I looked into his eyes, staring dispassionately back at me through his square-framed accountant glasses. I finally saw him as the enormous jerk my subconscious had been telling me he was. I was so furious it was tempting to leave him sitting at the table while I snuck out and got a cab, but I had him drive me home instead to save the fare. He jabbered the whole way home, filling the air with his excuses for dumping me.

“I wouldn’t have married you anyway,” he assured me as he dropped me off into the slush on the wrong side of the street.  As if he was doing me a favor by telling me. I was puzzled.  Did the M-word ever cross my lips?  Did I ever want anything more than an occasional date? Was I dying to marry a cold-hearted money-monger? Did I lose my mind and say I wanted short-legged, far-sighted children with him? No, no, no and god help me, no.

 “I hope you find your marriage material,” I said as I slammed the door of his dented grey Bui-k with the missing ‘c’.

It was a door slam as hard as my weak, lazy arms could muster after one Miller Lite and no dinner. I was swinging that slab of Midwest steel for wronged women everywhere.  It was a slam for every woman dumped by a hard-hearted idiot. It was a slam for all women dumped at RJ Grunts when clearly it’s punishment enough just to enter a place with a name like a hillbilly bowel movement.
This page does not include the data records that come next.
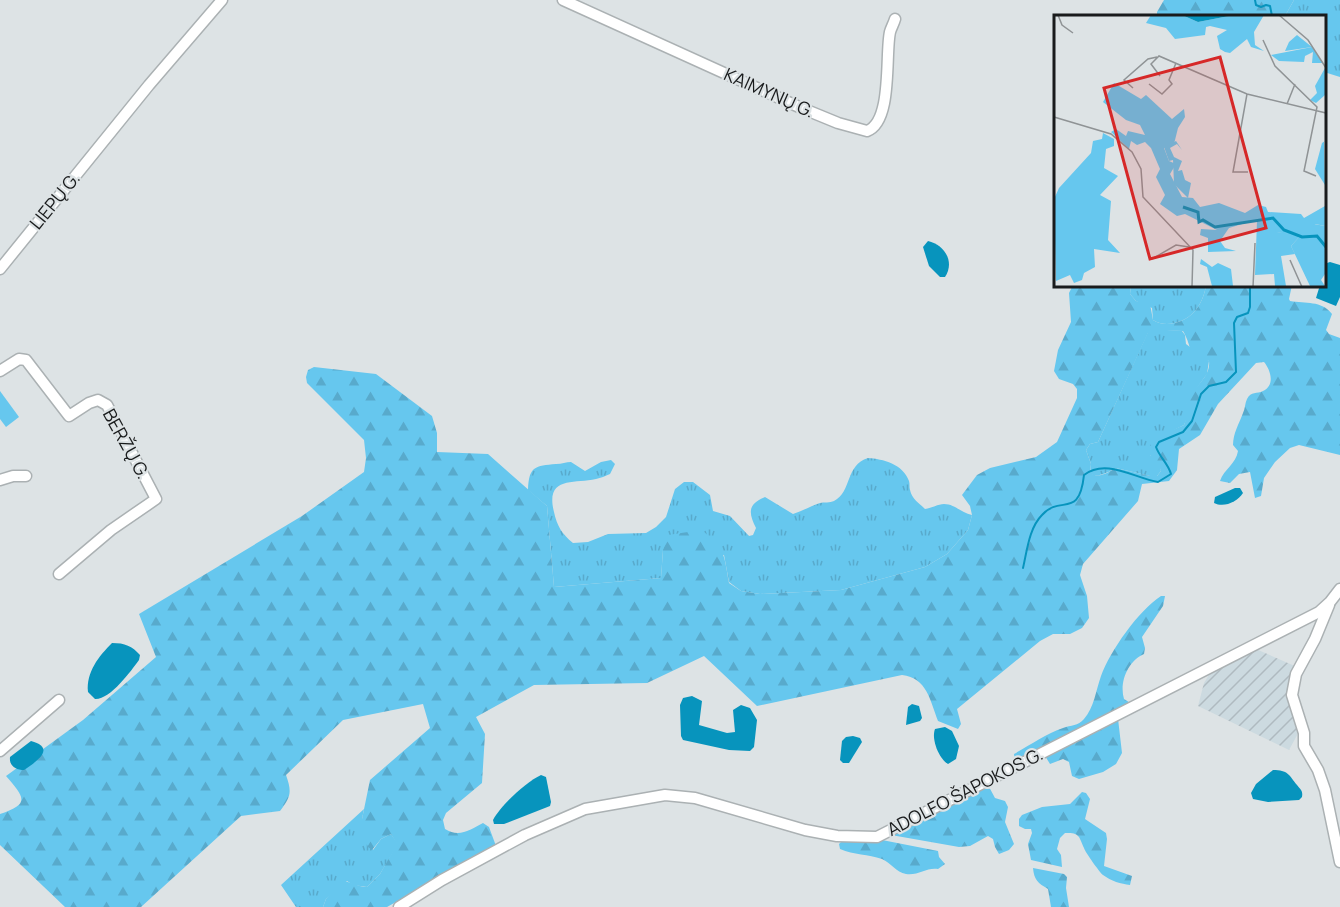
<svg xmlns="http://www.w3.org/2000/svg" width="1340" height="907" font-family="Manrope,sans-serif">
	<defs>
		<pattern id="industrial-furrows" width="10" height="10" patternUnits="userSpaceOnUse" patternTransform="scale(1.5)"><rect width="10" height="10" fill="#ccdae0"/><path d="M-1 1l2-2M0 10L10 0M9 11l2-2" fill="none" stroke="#afbac0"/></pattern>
		<pattern id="grass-tufts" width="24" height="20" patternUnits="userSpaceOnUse" patternTransform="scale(1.5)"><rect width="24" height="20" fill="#66c7ee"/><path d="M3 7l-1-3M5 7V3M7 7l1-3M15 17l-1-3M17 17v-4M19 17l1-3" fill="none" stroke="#58aacc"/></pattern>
		<pattern id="forest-firs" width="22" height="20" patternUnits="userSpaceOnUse" patternTransform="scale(1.5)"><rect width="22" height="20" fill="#66c7ee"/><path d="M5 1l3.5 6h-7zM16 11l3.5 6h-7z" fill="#58aacc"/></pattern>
	</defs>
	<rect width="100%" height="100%" fill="#dde3e5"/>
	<path fill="url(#industrial-furrows)" d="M1256 649 1297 667 1290 685 1301 728 1289 750 1198 706 1204 683 1210 673Z"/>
	<g fill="url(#grass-tufts)">
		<path d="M1294 0H1340V77L1324 72V16H1285Z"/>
		<path d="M1131 285H1206C1205 294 1200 306 1194 312 1184 323 1165 328 1153 320L1152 308 1136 301 1130 294Z"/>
		<path d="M1152 329 1182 331 1185 335 1186 344 1209 361 1207 374 1188 400 1186 406 1187 418 1184 425 1174 430 1150 455 1160 466 1161 471 1157 476H1150L1116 468C1108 472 1099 478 1090 474L1091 464 1086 450 1090 444 1098 442 1148 332Z"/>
		<path d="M868 458C883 459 903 464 909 481 910 484 909 487 910 490 912 499 919 503 925 509 932 508 938 504 944 504 955 504 961 513 972 515L968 530 947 554 925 567 841 590 760 594 741 591 729 582 724 555 663 550 661 578 554 587 547 506 528 490C529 466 535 466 556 464 562 464 566 462 571 462L585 471 601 462 611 460 615 464 610 474C605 476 601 478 596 479 573 484 545 476 554 512 557 526 562 534 573 543L588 542 608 534 646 533 656 527 666 517 675 489 684 482H693L710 495 713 511 730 516 749 536 753 535 756 528C748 512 748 504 765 497L793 514C802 511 811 506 820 503 824 502 830 503 834 501 852 492 845 465 868 458Z"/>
		<path d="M364 809 362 819 373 850 381 839 391 834 398 844 380 874 367 887 353 885 347 881 326 899 323 907H296L281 885Z"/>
	</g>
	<g fill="url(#forest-firs)" fill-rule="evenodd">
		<path d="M1164 0H1294L1285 16H1157V12Z"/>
		<path d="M1073 285H1131L1130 294 1136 301 1150 304 1153 320C1165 328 1184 323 1194 312 1200 306 1205 294 1206 285H1292L1289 299 1290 301C1306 304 1321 300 1332 314L1326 330 1329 334 1340 338V455L1299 445 1290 448 1275 462 1264 478 1261 496 1255 498 1250 472 1239 474 1230 483 1220 481C1224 469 1236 464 1238 451L1233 445C1233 433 1239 424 1243 413 1245 409 1245 403 1247 399 1251 391 1257 394 1263 391 1276 385 1270 369 1264 362L1256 363 1218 404 1200 435 1179 449 1177 470 1169 481 1142 484 1138 501 1083 564 1080 575 1087 596 1089 618 1082 628 1070 634H1053L1040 641 957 709 961 724 958 729 938 721C930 700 927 678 902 675L757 706 704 656 647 683 534 685 476 717 485 734 482 783 446 813 443 820 445 829C459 838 470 830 483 823L489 827 496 846 387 907H323L326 899 342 881C350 881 357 887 367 887L380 874 397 844 391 834 381 839 372 850 368 847 362 831V819L370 780 430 728 423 704 343 720 286 775C292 792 291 797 280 811L241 816 141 907H65L0 845V814C31 804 24 797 6 776L83 720 156 657 139 614 302 516 364 472 366 458 364 440 307 383 306 377 308 370 314 367 376 374 432 416 437 433V452L488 454 547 506 554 587 661 578 663 550 668 535 701 530C725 547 724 554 729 583L741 591 760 594 841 590 925 567 947 554 968 530 972 515 970 506 962 495 977 475 990 468 1036 457 1057 442 1077 398V389L1073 384 1059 379 1054 371 1058 350 1071 322 1069 293ZM1152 330 1183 331C1194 350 1184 352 1209 361 1211 377 1194 387 1187 400 1184 408 1188 416 1184 425 1174 430 1143 439 1150 455 1153 462 1159 464 1161 471L1157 476H1150L1116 468C1109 472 1099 479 1090 473L1091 464 1086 450 1090 444 1098 442 1148 333Z"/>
		<path d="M1161 596H1165L1163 606 1142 637 1145 648 1144 654C1128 661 1119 682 1124 699L1132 704 1117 710 1122 753 1116 764 1103 772 1079 779 1072 776 1069 762 1063 759 1050 764 1042 751 1015 761 1014 754C1030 745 1046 734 1063 728 1071 725 1078 726 1084 719 1094 708 1096 690 1101 676 1110 651 1139 610 1161 596Z"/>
		<path d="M988 785 995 798 1005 801 1008 807 1005 822 1014 844 1009 850 999 854 995 847 993 839 988 836 970 846 959 847 891 835Z"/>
		<path d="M1082 792 1086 793 1090 799 1085 819 1106 833 1107 839 1104 866 1132 876 1130 885C1121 884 1111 881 1103 875 1101 874 1085 852 1084 848 1079 837 1080 832 1065 833L1060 838 1057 849 1061 855 1062 867 1031 860 1028 844 1032 833 1031 829H1025L1019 826V819L1022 815 1042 807 1070 804Z"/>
		<path d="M882 840 938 851 939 857 945 864 938 869C927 867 918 876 906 874 896 872 891 863 882 859 868 854 854 855 840 849L839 844 842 841Z"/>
		<path d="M1033 868 1064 874 1067 877 1066 888 1069 907H1051L1048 889C1038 883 1034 880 1033 868Z"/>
	</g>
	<path fill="#66c7ee" d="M0 391 19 417 6 427 0 419Z"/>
	<g fill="#0794bd">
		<path d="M928 241C945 245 955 262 945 277H940L929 266 923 247Z"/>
		<path d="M1330 262 1340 265V297L1336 306 1316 298 1320 285H1324V275L1327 263Z"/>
		<path d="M1235 488H1240L1243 493C1237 502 1224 508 1214 503L1215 497Z"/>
		<path d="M112 643C125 643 132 646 140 655L139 660C131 671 110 700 95 699L88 692C86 672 99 656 112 643Z"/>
		<path d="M692 696 702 701 699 725 727 733 735 732 733 710 741 705 750 708 757 720 754 747 750 751 729 750 683 740 681 736 680 705 683 698Z"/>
		<path d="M912 704 919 706 922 718 920 721 906 725 908 707Z"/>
		<path d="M945 727 952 731 959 746 956 759 948 764C939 759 931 739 935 729Z"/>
		<path d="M853 736 860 738 862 742 849 763H843L840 760 842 741 846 737Z"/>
		<path d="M31 741C57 748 36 762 24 770 16 770 9 766 10 757Z"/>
		<path d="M1273 770C1288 770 1289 775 1297 785 1301 790 1303 791 1302 797L1299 800 1268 802 1253 799 1251 793 1256 784Z"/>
		<path d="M541 775 546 777 551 802 550 806 504 824H494L493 820C501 805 526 782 541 775Z"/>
	</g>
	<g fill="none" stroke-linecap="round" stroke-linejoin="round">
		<g stroke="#0794bd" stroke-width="2">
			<path d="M1255 0 1256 5 1261 7 1266 5 1270 6 1272 16"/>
			<path d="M1023 568C1027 551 1029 528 1042 515 1061 494 1079 520 1084 475 1106 458 1134 478 1158 482L1171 474C1168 463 1160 458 1156 447L1159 442 1183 432 1192 421 1201 394 1209 386 1226 382 1236 372 1234 323 1237 317 1248 313 1250 307V285"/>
		</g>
		<g stroke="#abb1b3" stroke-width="13">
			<g id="minor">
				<path d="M563 0 799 107 838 123 867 131C893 122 885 53 890 32 891 28 894 23 895 19"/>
				<path d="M0 269 149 85 222 0"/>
				<path d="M0 371 19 359 26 360 69 416 89 403 98 400 107 405 156 499 111 530 59 574"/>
				<path d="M0 480 13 476H26"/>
				<path d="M1329 605 1315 639 1296 674 1292 695 1304 733V746L1318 770 1325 790 1340 862"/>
				<path d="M0 751 59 700"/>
				<path d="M399 907 442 880 525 835 585 809 665 795 695 798 805 830 837 836 877 837 1319 612 1330 602 1340 589"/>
			</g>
		</g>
		<use href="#minor" stroke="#fff" stroke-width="10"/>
	</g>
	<g text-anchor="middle" stroke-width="4.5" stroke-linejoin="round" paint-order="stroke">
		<g font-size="18" fill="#191b1c" stroke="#dde3e5">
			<text transform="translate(769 93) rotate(24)" y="6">KAIMYNŲ G.</text>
			<text transform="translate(55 201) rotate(-51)" y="6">LIEPŲ G.</text>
			<text transform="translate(126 444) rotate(61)" y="6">BERŽŲ G.</text>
			<text transform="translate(965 792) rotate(-27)" y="6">ADOLFO ŠAPOKOS G.</text>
		</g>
	</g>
	<g transform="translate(1054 15)">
		<rect width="272" height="272" fill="#dde3e5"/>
		<path d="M243 20 258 32 231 36 235 27ZM122 126 128 135 123 129 116 133 120 142 128 146 124 156 128 155 131 165 137 168 134 183 120 169 119 145 115 146 110 132ZM146 196 164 201 168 196 186 202 181 207 165 203 161 209 145 206ZM220 202 223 217 247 220 237 231 241 239 227 241 232 271H221L220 259 201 260 203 206 211 207Z" fill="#66c7ee"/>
		<path d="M97 0H128L144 7 180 0H210L200 17 201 30 210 36 197 32 193 24 176 38 171 37 166 34 163 21 173 15 156 11 152 12 151 20 121 24 112 13 92 8ZM258 32 269 48H258L259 37 251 41 250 47 225 46 217 40ZM271 53V80L262 88 256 85 263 78 261 71ZM60 68 87 84 92 80 118 104 130 94 131 102 124 113 120 129 110 133 115 146 122 149 116 159 128 182 139 183 146 192 165 188 191 198 204 190 212 192 214 197 247 199 250 203 271 191V211L261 209 258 220 252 222 222 217 220 202 213 207 198 206 175 213 166 226 171 233 182 236 154 237V223L146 220 147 214 163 215 131 199 123 201 106 189 111 180 102 162 106 154 97 133 91 127 83 130 77 126 75 134 57 117 62 114 72 121 74 116 91 120 86 110 72 105 49 87ZM49 118 60 124V131L52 134 50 153 64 161 46 180 57 186 54 225 66 238 40 234 41 252 30 258 28 265 20 268 16 260 2 266 0 184 5 173 37 138 39 126 48 124ZM271 126 270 127 271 170 261 154 268 128ZM147 244 158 252 164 248 177 254 179 271H158L153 252 146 249Z" fill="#66c7ee"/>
		<path d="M260 209 271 211V259L267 265 271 271H256L237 231 247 220 257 221Z" fill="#66c7ee"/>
		<path d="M128 0H180L144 7Z" fill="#0794bd"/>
		<path fill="none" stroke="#0794bd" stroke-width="3" d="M129 192 144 197 145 207 149 205 161 212 219 203 230 215 248 222 263 221 272 232"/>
		<path fill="none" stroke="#8f9395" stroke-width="1.5" d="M4 0 8 10 19 18M225 0 254 25 272 53M209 25 221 51 263 92 262 97M106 61 97 49 105 41 193 79 272 98M95 69 108 79 118 69 115 65 122 48M79 73 70 65 94 44 103 42M193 79 179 157H194M233 89 241 69M0 102 57 119 78 137 87 154 89 182 139 235 138 272M262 161 250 156 262 97M98 244 122 230 135 232M236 245 248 272M199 272 201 228"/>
		<path fill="#d62828" fill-opacity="0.15" stroke="#d62828" stroke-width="3" d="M166 42 212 213 96 244 50 73Z"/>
		<rect width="272" height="272" fill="none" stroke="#191b1c" stroke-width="3"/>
	</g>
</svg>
It was the Mother of All Door Slams barreling through infinite space for every woman who ever got screwed out of an account, a commission or her job by corner office weenies who hire them to do their work, and make money for them, only to steal it back later. It was a beautifully executed, estrogen-invigorating slam for all womankind.

As I think back on those bruising days that started my career and my current joblessness that could be the end of it, I hope that door slam is still vibrating out into the Universe somewhere, rattling the bones of corporate jerks, GOP tightwads and terrible boyfriends everywhere, unsettling them, forcing them to look over their shoulders.

There is only so much you can pilfer from others before there’s pushback. And I hear karma is a bitch.